I would counsel you to think seriously about whether psychiatry offers any additional benefit to you versus psychology or doing therapy as a licensed clinical social worker or marriage and family counselor. The path of med school is extremely difficult and should only be undertaken if you really can’t think of anything else you’d be equally happy doing. Focus on what you’d be happy doing in a day-to-day way, and make sure you’re not embarking on a new path to get a degree that will redeem your previous less-directed wanderings. There’s nothing you have to redeem: you’ve had an interesting life so far, so make sure it stays rewarding even if you want the kinds of rewards to be different in the future.


For people interested in psychiatry above other fields of medicine, I think this is an especially important set of things to think about for several reasons. Other types of therapists often do substantially more listening than psychiatrists do; most psychiatrists play the role of psychopharmacologist in multidisciplinary teams, unless they are caring for quite wealthy patients. As a result, they rarely have visits longer than 15-20 minutes with patients in any follow-up appointment beyond the initial longer assessment–they really don’t have substantially longer interactions than primary care docs do, it’s just that the interactions don’t include the physical exam.
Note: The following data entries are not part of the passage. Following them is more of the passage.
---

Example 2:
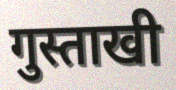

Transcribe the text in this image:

गुस्ताखी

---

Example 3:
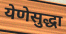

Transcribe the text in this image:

येणेसुद्धा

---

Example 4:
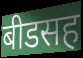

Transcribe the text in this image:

बीडसह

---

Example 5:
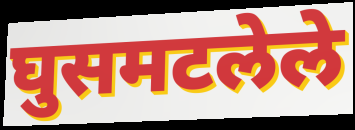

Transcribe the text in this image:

घुसमटलेलेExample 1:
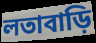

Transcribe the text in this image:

লতাবাড়ি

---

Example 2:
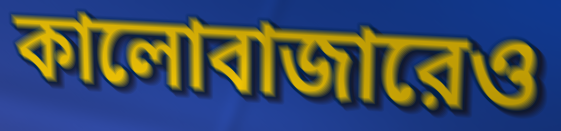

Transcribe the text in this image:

কালোবাজারেও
Finally, the majority of your training for the four years of medical school and the first year of residency (which will be a mostly medicine-oriented internship) will have little to do with psychiatry, psychology, or even listening to people more broadly. Psychological and psychiatric issues are important in a good medical training program, but in most programs you spend more actual time thinking and working on issues like heart and lung function, for better or for worse. Unless psychopharmacology in particular is your interest, I would think twice about psychiatry as your ultimate destination. Definitely find ways to talk to and/or observe psychiatrists, psychologists and other therapists at work in order to get a sense of what is the right fit for you. There are some folks who go to med school to become psychiatrists, but my observation is that a lot of them either switch interests, or find a good deal of the med school experience to be tough going.
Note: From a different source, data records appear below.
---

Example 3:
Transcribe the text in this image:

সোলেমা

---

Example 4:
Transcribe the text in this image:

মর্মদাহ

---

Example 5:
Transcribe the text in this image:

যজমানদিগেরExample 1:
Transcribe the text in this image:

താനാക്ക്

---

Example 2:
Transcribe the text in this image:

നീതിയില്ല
I’d also encourage you, if you have not already, to undergo some therapy yourself. This will help you begin to recognize what you value about the process from the patient side and to discuss what you value in your work–and therefore help you clarify your goals in several different ways.


Good luck, and welcome to OPM.


joe

Thanks so much for posting Joe! I appreciate your insight and will give it much thought.


BTW - I am also looking forward to exploring your webpage.



Scott, Please pay careful attention to what Joe has said. I think he’s hit the nail on the head with his suggestions and wisdom of experience.